Piatti biodegradabili, una novità che si tende a confondere troppo spesso

piatti biodegradabili

L’attenzione verso l’ambiente che ci circonda è un sentimento che, per fortuna, si sta diffondendo sempre di più. Nel corso degli ultimi anni, infatti, è aumentata la consapevolezza di come sia fondamentale rispettare molto di più l’ambiente in cui passiamo la nostra quotidianità e, di conseguenza, scegliere di acquistare anche dei prodotti che siano in linea con tale modo di pensare.

I piatti monouso biodegradabili di ecopiatti, ad esempio, rappresentano davvero un’ottima soluzione anche dal punto di vista estetico. Uno dei vantaggi di affidarsi a questa piattaforma è di poter trovare dei piatti biodegradabili davvero di ogni tipo, visto che si va da quelli che integrano un portabicchiere fino ad arrivare a quelli sviluppata appositamente per ospitare le dimensioni di una pizza, senza dimenticare quelli dotati di ben tre scomparti, l’ideale soprattutto per chi deve organizzare gli aperitivi.

Le differenze tra bioplastica e biodegradabilità

Spesso e volentieri questi due termini vengono impropriamente usati come sinonimi, quando non è affatto così. Anzi, esattamente su tale distinzione sorgono tanti problemi. Stando a quanto è stato riferito da parte della European bioplastic, quando si parla di bioplastica si fa riferimento ad un gruppo di materiali differenti: il termine è corretto se il prodotto in bioplastica viene realizzato avendo come base delle materie prime vegetali, se è biodegradabile, oppure se può vantare entrambi questi due requisiti.
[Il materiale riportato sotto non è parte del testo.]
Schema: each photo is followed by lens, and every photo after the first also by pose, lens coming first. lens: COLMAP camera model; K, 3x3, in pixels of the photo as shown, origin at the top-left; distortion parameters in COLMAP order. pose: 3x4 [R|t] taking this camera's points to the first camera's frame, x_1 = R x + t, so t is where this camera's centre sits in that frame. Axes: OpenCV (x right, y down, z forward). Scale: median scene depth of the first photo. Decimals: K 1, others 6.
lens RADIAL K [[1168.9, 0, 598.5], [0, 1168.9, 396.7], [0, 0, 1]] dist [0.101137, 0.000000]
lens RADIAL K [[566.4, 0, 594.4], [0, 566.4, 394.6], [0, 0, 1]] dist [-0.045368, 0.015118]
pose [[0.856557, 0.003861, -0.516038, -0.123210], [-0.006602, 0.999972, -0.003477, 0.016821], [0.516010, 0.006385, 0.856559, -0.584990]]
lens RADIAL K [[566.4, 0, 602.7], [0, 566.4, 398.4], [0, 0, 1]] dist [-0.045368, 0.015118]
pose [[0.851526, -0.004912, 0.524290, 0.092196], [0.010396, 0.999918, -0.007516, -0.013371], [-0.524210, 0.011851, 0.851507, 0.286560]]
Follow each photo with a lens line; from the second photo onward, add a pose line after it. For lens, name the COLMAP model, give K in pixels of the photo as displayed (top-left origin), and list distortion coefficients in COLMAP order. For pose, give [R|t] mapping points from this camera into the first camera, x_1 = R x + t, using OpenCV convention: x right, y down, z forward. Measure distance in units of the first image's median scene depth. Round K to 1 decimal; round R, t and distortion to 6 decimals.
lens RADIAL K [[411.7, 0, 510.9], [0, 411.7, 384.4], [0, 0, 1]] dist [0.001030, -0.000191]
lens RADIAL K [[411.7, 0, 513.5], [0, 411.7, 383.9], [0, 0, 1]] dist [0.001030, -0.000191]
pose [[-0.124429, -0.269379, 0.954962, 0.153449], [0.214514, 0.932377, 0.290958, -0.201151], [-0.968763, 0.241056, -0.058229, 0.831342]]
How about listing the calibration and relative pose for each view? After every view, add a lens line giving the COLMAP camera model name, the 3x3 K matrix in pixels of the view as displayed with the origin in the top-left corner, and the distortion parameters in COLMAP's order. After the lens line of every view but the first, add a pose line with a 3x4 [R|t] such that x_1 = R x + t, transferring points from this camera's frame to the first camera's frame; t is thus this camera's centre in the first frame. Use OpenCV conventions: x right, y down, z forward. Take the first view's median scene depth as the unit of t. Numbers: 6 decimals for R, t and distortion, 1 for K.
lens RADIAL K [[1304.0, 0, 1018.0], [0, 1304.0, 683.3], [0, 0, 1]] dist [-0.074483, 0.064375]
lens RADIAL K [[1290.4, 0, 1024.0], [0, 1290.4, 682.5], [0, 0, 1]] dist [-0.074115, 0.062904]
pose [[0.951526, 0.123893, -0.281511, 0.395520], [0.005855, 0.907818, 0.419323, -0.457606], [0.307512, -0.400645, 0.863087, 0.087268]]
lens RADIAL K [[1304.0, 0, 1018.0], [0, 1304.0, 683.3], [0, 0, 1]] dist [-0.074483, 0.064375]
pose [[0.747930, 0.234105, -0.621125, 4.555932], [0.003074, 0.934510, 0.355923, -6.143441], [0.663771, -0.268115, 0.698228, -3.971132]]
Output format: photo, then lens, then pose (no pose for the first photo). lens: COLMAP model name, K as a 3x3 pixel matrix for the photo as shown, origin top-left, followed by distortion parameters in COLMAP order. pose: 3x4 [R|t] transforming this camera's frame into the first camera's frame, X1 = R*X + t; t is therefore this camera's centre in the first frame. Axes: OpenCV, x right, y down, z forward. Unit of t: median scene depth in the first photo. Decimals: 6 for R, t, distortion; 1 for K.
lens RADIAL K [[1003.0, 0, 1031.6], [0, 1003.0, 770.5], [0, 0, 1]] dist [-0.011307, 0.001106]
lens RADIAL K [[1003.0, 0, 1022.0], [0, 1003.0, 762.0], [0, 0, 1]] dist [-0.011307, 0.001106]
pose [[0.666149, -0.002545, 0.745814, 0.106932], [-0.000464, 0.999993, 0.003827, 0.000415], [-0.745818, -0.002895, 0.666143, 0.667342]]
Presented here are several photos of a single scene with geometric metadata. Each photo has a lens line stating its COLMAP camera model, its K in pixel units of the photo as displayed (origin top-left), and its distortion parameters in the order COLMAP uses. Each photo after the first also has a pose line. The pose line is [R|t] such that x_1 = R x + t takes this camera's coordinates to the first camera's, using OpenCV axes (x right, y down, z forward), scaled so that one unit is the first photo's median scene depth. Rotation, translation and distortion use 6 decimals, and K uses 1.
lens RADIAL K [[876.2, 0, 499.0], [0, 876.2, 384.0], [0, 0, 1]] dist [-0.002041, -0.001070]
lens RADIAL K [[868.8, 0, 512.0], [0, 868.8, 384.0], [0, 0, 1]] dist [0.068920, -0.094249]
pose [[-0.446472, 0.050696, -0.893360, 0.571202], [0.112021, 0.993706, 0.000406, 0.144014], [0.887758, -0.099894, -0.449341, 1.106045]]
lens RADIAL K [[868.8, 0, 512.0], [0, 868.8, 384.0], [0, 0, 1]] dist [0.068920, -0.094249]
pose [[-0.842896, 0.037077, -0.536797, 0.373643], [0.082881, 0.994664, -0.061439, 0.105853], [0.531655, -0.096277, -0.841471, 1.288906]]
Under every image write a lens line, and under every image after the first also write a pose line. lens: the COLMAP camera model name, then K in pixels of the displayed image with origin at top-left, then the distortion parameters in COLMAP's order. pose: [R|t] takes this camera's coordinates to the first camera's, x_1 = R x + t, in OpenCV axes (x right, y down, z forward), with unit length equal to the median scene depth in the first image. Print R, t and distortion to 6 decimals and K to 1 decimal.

Le bioplastiche, di conseguenza, si possono creare anche solo in parte sfruttando l’uso di materiali vegetali, come ad esempio cellulosa, mais oppure canna da zucchero, mentre altre volte derivano da materie prime di derivazione fossile e non sempre sono biodegradabili.

Quando un materiale si può definire biodegradabile?

Per poter parlare di biodegradabilità di un materiale deve essere presente in natura un microrganismo che abbia l’abilità di eseguire un processo di decomposizione, in maniera tale che lo stesso materiale possa essere assorbito in tutto e per tutto direttamente dal substrato.

I materiali che hanno derivazione vegetale, nella maggior parte dei casi sono proprio biodegradabili, ma ci sono anche varie materiali di natura sintetica che possono esserlo, nonostante le tempistiche legate al processo di decomposizione siano chiaramente ed evidentemente più lunghe. Un materiale che viene pubblicizzato come biodegradabile, però, riportare sulla confezione anche tutte quelle informazioni che riguardano sia i tempi che il grado di decomposizione, così come le condizioni perché tale processo avvenga completamente.

I materiali biodegradabili sono anche compostabili?

Ecco un altro aspetto molto importante da chiarire e che non è affatto scontato. Un materiale biodegradabile non vuol dire che è anche compostabile. Di conseguenza, tutti quei rifiuti che vengono classificati come biodegradabili non devono essere collocati all’interno della raccolta dell’organico, ma invece nella pattumiera indifferenziata.

Infatti, un materiale compostabile è certamente biodegradabile, ma al contempo rispetta pienamente alcuni requisiti di degradazione previsti da parte della norma EN 13432. In poche parole, la caratteristica di essere compostabile deriva dal fatto che, nel giro di 180 giorni, subisca un processo di degradazione quantomeno pari al 90% se inserito in un ambiente con un’alta percentuale di anidride carbonica. Al tempo stesso, qualora dovesse essere messo a contatto con materiali organici per almeno 180 giorni, almeno il 90% del materiale stesso deve ridursi in frammenti più piccoli di 2 mm. Tale materiale non deve subire effetti negativi dal ciclo di compostaggio e deve avere valori sia del pH che concentrazioni di vari metalli ed elementi inferiori a determinate soglie.